Why try co-working? For many, it is a way to meet like-minded people, share ideas and become more productive and motivated. Whether it's getting advice on how to PR a company or forming a joint venture to build an app together, there's a variety of ways co-working can help you. The first step is to look for people to talk to that are outside your profession, but not too far as you still want there to be a mutual interest. Mixing a rich lawyer with a struggling artist is unlikely to be productive, but mixing a web designer and a marketing consultant could prove fruitful.
If you are a member of a collaborative workspace or network, review the list of members and identify who you would like to meet. Approach them one by one, be it over drinks, lunch or a brainstorm. Overall, it's about the quality of the connection and it's the right mix of people that will help you find it. If you want to be particularly proactive, start your own networking groups or speaking sessions with influential experts outside of your field.

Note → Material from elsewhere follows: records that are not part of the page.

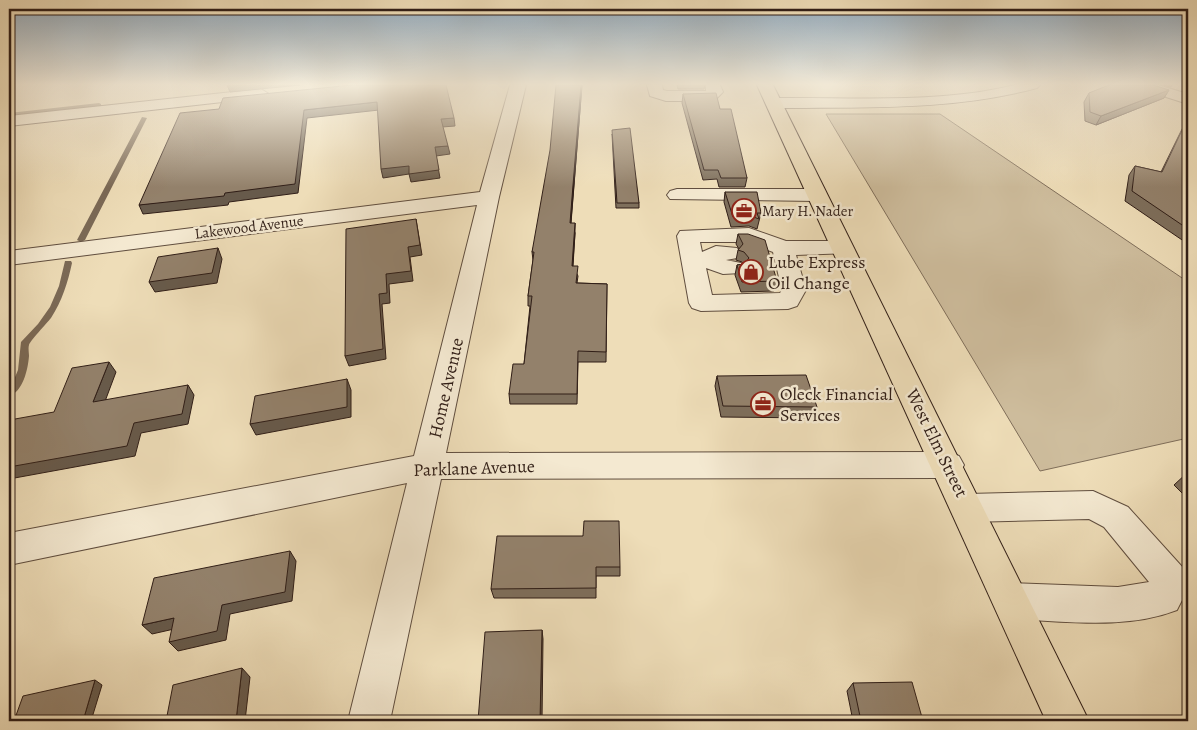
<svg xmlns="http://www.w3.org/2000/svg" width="1197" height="730" font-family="Alegreya,serif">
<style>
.green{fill:#cebd9d;stroke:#7f6e5a}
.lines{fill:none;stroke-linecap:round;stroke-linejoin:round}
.stream{fill:#7b6a57;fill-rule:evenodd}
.minor-tunnel{stroke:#c8b798;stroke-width:22;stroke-dasharray:22 11;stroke-linecap:butt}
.minor-casing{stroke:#604e3f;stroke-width:2}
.major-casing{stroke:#301e17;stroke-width:2}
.minor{fill:#f4e9d1;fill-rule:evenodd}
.major{fill:#eeddb8;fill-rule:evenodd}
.wall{fill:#7e6f5c;stroke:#301e17}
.shaded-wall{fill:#675a4b;stroke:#301e17}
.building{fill:#93816b;stroke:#301e17}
.labels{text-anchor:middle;stroke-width:5;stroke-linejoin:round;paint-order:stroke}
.far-poi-label{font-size:15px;fill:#301e17;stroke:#f4e9d1;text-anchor:start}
.far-street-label{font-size:15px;fill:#301e17;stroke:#f4e9d1}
.poi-label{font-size:18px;fill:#301e17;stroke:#f4e9d1;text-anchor:start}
.street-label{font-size:18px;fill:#301e17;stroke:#f4e9d1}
</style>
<rect width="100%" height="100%" fill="#eeddb8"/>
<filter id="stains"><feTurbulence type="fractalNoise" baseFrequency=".004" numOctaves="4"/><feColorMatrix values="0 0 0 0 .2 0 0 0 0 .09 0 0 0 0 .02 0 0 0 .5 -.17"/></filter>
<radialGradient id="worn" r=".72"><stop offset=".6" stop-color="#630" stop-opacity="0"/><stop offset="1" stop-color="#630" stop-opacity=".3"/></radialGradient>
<!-- green -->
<path class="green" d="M826,114H940L1188,282V438L1040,471Z"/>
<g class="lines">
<!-- stream -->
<path class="stream" d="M99,103L101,104V106L9,117V113Z
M142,117L147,118L85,240L83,241H79L77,240Z
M65,261H71L72,263C68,282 62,301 51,318C47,323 30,341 29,345C28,348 29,353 29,356C28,369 23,392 9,396V388L13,382L18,370L21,342L38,324L50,307L59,286Z"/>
<!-- minor-tunnel -->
<path class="minor-tunnel" d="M731,260L765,259"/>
<defs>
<path id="minor" d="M510,85H526L499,197L446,453L948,452L959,456L964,465L959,474L948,478L441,479L390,721H348L407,483L9,565V533L414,456L477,205L9,265V251L480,192Z
M647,85H662L663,90L667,91H706V85H720L723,92L716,99L710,101H666L650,96Z
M1015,85H1040L1037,88C951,111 863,107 774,108L766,103L774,98C852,97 939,104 1015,85Z
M1135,85H1158L1188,94V104L1138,88Z
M261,89L269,94L267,97L9,126V116Z
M677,189H817L824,191L827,195L824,199L817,201L670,199L667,195L670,191Z
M749,228L786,241H842L850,243L853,248L850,253L796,255L806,290L797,306L788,309L701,311L692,308L689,303L677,236L680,231ZM700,242H746L773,252L782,290L780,293L712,295L706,268L723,274L741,273L745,268L741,263L726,260L737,258L740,253L737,248L716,246L702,252Z
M1093,491L1128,507L1185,570C1192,585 1184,596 1177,610C1125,630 1067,621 1012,619L999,614L993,601L999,588L1012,583L1118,587L1149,582L1104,527L1089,519L968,522L956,518L951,508L956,498L968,494Z"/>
<path id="major" d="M757,85H773L1089,721H1046Z"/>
</defs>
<!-- minor casing -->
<use href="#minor" class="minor-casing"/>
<!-- major casing -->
<use href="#major" class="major-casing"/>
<!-- minor -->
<use href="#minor" class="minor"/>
<!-- major -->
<use href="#major" class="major"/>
</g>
<!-- wall -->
<path class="wall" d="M582,85L571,223L575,233L573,266L578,276L577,283L607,284L606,362H578L577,404H510L509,394L524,364L530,306H528V296L533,260L532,252Z
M677,85H705L704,89H678Z
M1163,85H1172L1171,87Z
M1169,90L1164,98L1096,125L1085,121L1084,102L1089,93Z
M683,94L720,109L747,178L745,187H719L717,179L703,180L682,103Z
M1186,122L1185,202L1188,204V244L1125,201L1129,175L1135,166L1161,172L1181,131Z
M612,134L639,203V208H616Z
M725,192L761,213L757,229L749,226L731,227L724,202Z
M738,234L777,281L774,291L741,292L735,275L737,265L744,264L742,262L736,260L738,250L739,249L736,244Z
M717,376L817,407L813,418L721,417L715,386Z
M1188,472V499L1174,485Z
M583,536L620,567V576H596V598H494L491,589Z
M853,683L923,721H853L847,691Z"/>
<!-- shaded-wall -->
<path class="shaded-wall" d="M227,85H300L230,92Z
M581,85H582L570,233V223Z
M1169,90L1164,98L1096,125L1101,116Z
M377,102L379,110L307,118L298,193L229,202L228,205L143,214L139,205L225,193L304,110Z
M454,118L455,126L442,127L441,119Z
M448,146L450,154L436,156L440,178L411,182L409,174L383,178L381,169L435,147Z
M416,219L422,255L410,257L413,281L389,284L390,303L382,304L386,359L349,366L345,356L379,294L386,274L408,247Z
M575,223V233L572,276V266Z
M218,248L222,259L217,283L155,292L149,282Z
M109,362L116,372L101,412L93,402Z
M347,379L351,390V417L256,435L250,424Z
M188,385L194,395L188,424L141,433L135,456L9,479V467Z
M290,551L296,561L292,601L230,614L226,640L178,651L169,642L222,605Z
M174,618L183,627L152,634L142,625Z
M542,630L543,639L542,721H540Z
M242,668L250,677L245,721H236Z
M95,680L102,685L91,721H83Z"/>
<!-- building -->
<path class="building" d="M352,85H446L454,118L441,119L448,146L435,147L439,170L409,174V166L381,169L377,102L304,110L295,184L225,193L224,196L139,205L180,113L219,109L223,98Z
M556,85H581L570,223H575L572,266H578L576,283L607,284L606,352L578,351L577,394H509L513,364H524L532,296H528L534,252H532L550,150Z
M1109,85H1153L1169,90L1101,116L1090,112L1089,93Z
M716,93L720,109H731L747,178H721L718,170H704L683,94Z
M1186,122H1188V195L1185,202L1188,204V229L1132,191L1135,166L1162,172Z
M630,128L639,203H617L612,130Z
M725,192H757L761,213H757L759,219L751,216L733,217Z
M416,219L420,245L408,247L411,271L386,274L387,293L379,294L383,349L345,356L346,229Z
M738,234H748L765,240L777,281L742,282L737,265L744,264L749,258L744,252L738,250L743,244Z
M218,248L212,273L149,282L158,257Z
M109,362L93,402L188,385L182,414L134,423L127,446L9,467V432L15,419L54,412L72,368Z
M806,375L817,407L723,406L717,376Z
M347,379V407L250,424L255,396Z
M584,521H619L620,567H596V588L491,589L497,536H583Z
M290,551L285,592L222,605L217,631L169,642L174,618L142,625L154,578Z
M542,630L540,721H478L485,632Z
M242,668L236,721H166L173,685Z
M95,680L83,721H14L23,696Z
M912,682L923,721H861L853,683Z"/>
<!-- sky -->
<linearGradient id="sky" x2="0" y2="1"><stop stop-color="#90aabf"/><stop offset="0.45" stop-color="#f7f0df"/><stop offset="1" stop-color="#f7f0df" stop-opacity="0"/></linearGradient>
<rect width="1197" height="187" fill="url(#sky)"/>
<!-- icons -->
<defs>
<symbol id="office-ring" viewBox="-11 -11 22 22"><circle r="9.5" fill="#f4e9d1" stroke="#8f2418" stroke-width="1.5"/><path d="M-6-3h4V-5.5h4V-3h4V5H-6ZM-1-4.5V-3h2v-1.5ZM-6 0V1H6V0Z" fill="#8f2418"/></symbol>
<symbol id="shop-ring" viewBox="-11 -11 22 22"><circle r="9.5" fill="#f4e9d1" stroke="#8f2418" stroke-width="1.5"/><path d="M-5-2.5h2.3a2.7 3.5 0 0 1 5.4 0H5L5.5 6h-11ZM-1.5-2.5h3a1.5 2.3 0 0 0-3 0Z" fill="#8f2418"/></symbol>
</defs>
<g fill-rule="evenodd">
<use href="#office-ring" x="730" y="197" width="28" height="28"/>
<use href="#shop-ring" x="737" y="258" width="28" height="28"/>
<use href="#office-ring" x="749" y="390" width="28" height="28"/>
</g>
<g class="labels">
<!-- far-poi labels -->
<g class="far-poi-label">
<text x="762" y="216">Mary H. Nader</text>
</g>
<!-- far-street labels -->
<g class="far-street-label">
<text transform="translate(249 227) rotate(-7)" y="5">Lakewood Avenue</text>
</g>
<!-- poi labels -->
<g class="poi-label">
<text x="768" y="268">Lube Express<tspan x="768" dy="21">Oil Change</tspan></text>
<text x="780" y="400">Oleck Financial<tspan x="780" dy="21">Services</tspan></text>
</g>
<!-- street labels -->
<g class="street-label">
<text transform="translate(446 388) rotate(-77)" y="6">Home Avenue</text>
<text transform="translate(937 443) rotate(64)" y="6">West Elm Street</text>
<text transform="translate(474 468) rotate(-2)" y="6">Parklane Avenue</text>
</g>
</g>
<!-- margin -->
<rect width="1197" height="730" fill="none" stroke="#eeddb8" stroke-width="30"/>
<rect x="10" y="10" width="1177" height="710" fill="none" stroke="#301e17" stroke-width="2.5"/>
<rect x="15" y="15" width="1167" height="700" fill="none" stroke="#301e17"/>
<rect width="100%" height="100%" filter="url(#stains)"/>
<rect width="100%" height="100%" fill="url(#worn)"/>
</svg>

Don't try and co-work via email or phone. Meeting other co-workers face-to-face builds bonds and makes yourself known among the community. It's fine to occasionally sit at your desk engrossed in your laptop with headphones on, but co-working is all about working with others. Take a break from your desk, grab a coffee and mingle. Introduce yourself to new members (not forgetting to smile) but also don't be afraid to admit when you need help. This is the great advantage of co-working; there are always people on hand to help solve problems.
That said, don't force it. People are not obliged to help you, so buttonholing them when they are busy or uninterested is not the way to go. Don't go on a self-promotion crusade when you arrive, but take your time to meet people on their terms. If your group prefers socialising out of hours, organise some drinks in the evening or lunch to bond with others in a less obtrusive way.